Consigne 1
D'après le texte donné sur l'expulsion de l'imam Mahjoubi, depuis quel gouvernorat tunisien l'imam s'est-il exprimé ?
Consigne 2
Prolongez le texte donné sur la polémique liée à l'expulsion de l'imam Mahjoubi, à la suite de sa dernière phrase.

Polémique après l’expulsion de l’imam Mahjoubi de France vers la Tunisie

« Je suis un bouc émissaire. J’ai été un choix politique pour montrer que la loi immigration fonctionne, c’est incontestable », a réagi le concerné sur France Bleue depuis le gouvernorat de Nabeul (Tunisie) où il est arrivé vendredi. Mahjoubi a fait part de sa détermination à se défendre devant la justice française.

Aurélien Lecoq, co-animateur des Jeunes Insoumis, a indiqué sur CNews qu’il trouvait « hallucinant » le fait que Gérald Darmanin « décide de tout, tout seul depuis Beauvau ».

Selon lui, il fallait laisser la justice faire son travail et « la justice ce n’est pas Gérald Darmanin ».

La décision ne passe pas aussi chez certains pour le « deux poids, deux mesures » qui la caractérisent.

La Psychologue Fanny Bauer-Motti a estimé sur X que cette « énième polémique stigmatisante » souligne l’ « incapacité française à entendre l’autre dans ce qu’il est et non dans ce qu’il représente ».

Données brutes
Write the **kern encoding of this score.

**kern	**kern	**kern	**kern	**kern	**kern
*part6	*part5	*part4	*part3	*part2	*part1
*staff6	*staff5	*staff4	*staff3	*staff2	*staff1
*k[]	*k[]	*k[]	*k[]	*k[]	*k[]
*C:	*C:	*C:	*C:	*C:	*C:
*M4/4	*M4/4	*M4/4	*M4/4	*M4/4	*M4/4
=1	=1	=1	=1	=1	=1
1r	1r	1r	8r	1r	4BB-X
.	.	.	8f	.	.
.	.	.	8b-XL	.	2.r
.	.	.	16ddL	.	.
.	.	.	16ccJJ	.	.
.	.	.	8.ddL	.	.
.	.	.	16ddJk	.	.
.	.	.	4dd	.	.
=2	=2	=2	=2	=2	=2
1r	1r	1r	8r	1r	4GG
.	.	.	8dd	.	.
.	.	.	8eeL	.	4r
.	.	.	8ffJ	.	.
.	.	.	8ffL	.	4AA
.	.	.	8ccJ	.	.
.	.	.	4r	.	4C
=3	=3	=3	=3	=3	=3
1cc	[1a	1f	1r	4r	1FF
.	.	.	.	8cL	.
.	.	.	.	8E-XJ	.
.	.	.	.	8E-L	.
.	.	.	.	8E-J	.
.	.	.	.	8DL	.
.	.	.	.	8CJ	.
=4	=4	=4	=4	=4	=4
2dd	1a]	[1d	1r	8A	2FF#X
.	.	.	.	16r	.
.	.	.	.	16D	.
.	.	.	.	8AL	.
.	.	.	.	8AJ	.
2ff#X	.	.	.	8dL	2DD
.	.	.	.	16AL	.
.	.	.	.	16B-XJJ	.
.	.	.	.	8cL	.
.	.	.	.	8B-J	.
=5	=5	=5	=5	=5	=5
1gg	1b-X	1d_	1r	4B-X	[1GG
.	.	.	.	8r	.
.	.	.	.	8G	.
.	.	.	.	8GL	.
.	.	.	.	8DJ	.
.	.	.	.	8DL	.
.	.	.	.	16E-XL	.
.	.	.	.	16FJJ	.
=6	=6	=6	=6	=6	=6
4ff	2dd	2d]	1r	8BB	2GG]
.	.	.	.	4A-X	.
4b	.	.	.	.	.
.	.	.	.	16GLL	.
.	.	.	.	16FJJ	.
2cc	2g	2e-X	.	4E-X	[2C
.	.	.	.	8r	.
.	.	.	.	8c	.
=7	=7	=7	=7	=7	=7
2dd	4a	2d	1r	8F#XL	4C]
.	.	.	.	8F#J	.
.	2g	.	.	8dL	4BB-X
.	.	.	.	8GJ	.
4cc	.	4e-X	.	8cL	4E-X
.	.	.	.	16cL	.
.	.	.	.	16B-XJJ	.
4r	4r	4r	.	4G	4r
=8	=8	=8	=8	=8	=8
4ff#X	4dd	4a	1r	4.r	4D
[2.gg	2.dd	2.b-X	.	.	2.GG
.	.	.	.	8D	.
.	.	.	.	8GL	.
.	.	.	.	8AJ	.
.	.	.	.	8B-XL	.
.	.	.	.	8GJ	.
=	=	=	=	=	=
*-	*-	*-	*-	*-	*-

Réponse 1
Depuis le gouvernorat de Nabeul.

Réponse 2
Selon elle, les mêmes propos, s’ils avaient été tenus par d’autres, n’auraient pas soulevé autant de vagues.

La page Debunker News, toujours sur X, va droit au but et partage des vidéos de propos autrement plus graves tenus par des représentants de la communauté juive en France. Comme celle où le rabbin David Touitou qualifiait la France de pays « pourri » d’où « peuvent sortir les plus grandes pourritures de l’histoire de l’humanité ». « Où vous n’agissez que lorsqu’il s’agit d’Islam ? », s’interroge l’administrateur de la page.